Flame has asked for the wisdom of the Perl Monks concerning the following question:

Is there some way to declare a custom attribute inline?

For example: sub mysub($) : modifies { }.

My goal is to be able to tell myself that a sub I didn't necessaraly write wants a reference, without attempting to use the prototype for more than detecting the number of arguments. In this case, I would use prototype() and attributes::get() to determine that it needs one argument, and it needs to be able to modify the original, hence, needs a reference. If anyone can suggest a better way, please do so.

Whenever I attempt to follow the example posted above, perl rejects the attribute as invalid... which it is... but it is only invalid because it isn't a built-in, the syntax is acceptable...



My code doesn't have bugs, it just develops random features.

Flame ~ Lead Programmer: GMS (DOWN) | GMS (DOWN)

Replies are listed 'Best First'.
Re: custom attribute?
by chromatic (Archbishop) on Jan 28, 2003 at 06:26 UTC

    Are you looking for Attribute::Handlers? I'm not sure I understand your question, but that's by far the easiest way to declare your own attributes.

Re: custom attribute?
by diotalevi (Canon) on Jan 28, 2003 at 13:00 UTC

    I'm interested but I'm not sure what you're asking for. Can you elaborate? Also, I see you playing with prototypes alot these days. Have you read Tom Christiansen's FMTEYEWK Prototypes in Perl? In general it works out that prototypes just don't work for parameter validation. If you want that then you ought to check out Params::Validate and solve the problem the right way.


    Seeking Green geeks in Minnesota

      In this case I'm not really using the prototype. It's behaving more like a counter than anything else. I use the prototype function to read it and determine how many arguments to send... no more. The attribute I'm trying to set is to tell me weather or not the sub being delcared needs references instead of just data.



      My code doesn't have bugs, it just develops random features.

      Flame ~ Lead Programmer: GMS (DOWN) | GMS (DOWN)

Re: custom attribute? (wrong channel)
by tye (Sage) on Jan 28, 2003 at 18:09 UTC

    You are using subroutine prototypes to convey a count. Since you are looking up the prototype you must be building the argument list dynamically which means you are also bypassing the prototype (or using eval which is probably worse). So it seems you are misusing the prototype.
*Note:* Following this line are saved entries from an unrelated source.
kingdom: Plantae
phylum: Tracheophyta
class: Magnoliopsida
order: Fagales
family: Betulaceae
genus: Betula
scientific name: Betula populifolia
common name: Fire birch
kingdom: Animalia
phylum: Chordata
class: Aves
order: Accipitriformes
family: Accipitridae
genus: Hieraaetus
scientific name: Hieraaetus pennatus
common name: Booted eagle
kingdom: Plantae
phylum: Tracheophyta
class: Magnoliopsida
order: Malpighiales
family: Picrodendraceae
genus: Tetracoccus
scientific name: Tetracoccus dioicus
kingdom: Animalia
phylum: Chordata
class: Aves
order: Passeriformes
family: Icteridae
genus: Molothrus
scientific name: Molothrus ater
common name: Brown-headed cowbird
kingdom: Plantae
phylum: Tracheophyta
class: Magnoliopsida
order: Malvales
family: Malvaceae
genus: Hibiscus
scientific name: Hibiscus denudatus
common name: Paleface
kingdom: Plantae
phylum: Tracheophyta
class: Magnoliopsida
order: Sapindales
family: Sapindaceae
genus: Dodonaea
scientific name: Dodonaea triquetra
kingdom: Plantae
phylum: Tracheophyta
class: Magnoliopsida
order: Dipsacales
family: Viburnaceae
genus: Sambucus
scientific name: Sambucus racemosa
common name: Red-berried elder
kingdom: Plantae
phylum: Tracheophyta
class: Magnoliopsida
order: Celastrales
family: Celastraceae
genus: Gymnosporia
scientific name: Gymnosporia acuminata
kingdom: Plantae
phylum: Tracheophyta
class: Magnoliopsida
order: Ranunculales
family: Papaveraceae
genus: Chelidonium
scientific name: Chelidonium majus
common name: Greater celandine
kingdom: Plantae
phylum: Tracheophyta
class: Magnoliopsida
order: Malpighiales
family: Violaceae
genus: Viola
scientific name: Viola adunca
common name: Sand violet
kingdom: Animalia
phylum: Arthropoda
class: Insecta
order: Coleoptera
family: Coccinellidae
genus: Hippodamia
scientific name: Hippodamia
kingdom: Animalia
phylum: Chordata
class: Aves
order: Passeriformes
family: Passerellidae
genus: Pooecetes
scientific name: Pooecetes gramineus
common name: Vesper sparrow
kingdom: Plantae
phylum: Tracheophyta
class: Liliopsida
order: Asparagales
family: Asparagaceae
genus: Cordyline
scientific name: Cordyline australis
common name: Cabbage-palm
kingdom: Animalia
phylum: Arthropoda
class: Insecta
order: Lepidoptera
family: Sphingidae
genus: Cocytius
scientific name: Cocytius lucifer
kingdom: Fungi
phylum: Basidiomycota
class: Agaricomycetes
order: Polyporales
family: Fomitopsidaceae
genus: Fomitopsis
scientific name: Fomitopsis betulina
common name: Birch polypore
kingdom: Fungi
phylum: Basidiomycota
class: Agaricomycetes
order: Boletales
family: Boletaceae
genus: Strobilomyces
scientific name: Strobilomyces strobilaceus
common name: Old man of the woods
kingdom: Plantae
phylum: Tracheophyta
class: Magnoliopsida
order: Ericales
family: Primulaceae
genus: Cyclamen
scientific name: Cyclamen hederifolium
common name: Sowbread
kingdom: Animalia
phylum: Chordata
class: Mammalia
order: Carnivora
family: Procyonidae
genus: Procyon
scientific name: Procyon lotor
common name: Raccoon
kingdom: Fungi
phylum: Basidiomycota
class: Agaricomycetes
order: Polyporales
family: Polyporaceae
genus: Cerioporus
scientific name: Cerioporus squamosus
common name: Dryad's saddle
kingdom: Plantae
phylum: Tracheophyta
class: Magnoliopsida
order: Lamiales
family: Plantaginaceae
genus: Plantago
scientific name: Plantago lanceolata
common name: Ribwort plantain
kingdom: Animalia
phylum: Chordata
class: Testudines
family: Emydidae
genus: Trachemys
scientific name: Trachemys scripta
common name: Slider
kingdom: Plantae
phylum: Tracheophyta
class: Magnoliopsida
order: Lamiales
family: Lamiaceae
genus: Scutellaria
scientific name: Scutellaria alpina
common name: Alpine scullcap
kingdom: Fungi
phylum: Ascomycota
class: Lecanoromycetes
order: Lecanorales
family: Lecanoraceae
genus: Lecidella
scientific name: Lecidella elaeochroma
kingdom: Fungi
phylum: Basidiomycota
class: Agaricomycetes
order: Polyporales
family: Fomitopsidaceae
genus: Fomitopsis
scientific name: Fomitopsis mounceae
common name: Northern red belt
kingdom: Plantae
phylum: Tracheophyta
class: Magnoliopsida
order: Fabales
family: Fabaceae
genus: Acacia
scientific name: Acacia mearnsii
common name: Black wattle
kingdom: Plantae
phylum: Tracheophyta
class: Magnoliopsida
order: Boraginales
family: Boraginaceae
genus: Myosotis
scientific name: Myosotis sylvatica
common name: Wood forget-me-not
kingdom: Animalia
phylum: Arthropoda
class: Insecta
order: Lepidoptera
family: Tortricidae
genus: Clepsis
    Now you want to put an attribute on the subroutine just so you can check for it. I think these both sound like you are fixated on using a specific channel for conveying information and you should consider alternatives.

    You could convey the number of arguments by how many letters in the subroutine name and use uppercase if you want a reference and lower case if not. (just to give you an exagerated idea of how your current plan sounds to me)

    Another alternative would be to have the subroutine return the meta information when you call it with no arguments:

    sub mysub { return -4 unless @_; my( $svA, $svB, $svC, $svD )= @_; ... }
    meaning it wants 4 arguments that are references.

    Good luck with your attributes problem. I did a quick look in perlsub which pointed to the documentation for attributes.pm which mentions doing custom attributes, so perhaps you should just go read that.

                    - tye
      Thanks for the advice tye. The problem is, I don't actually call the sub by name, I work with references, many of which are anonymous to begin with (declared inline). This is suppost to be a part of the custom tests option mentioned here: Data Validation Tests



      My code doesn't have bugs, it just develops random features.

      Flame ~ Lead Programmer: GMS (DOWN) | GMS (DOWN)

        The "suggestion" on using subroutine name was facetious, meant to illustrate another example of an inappropriate channel.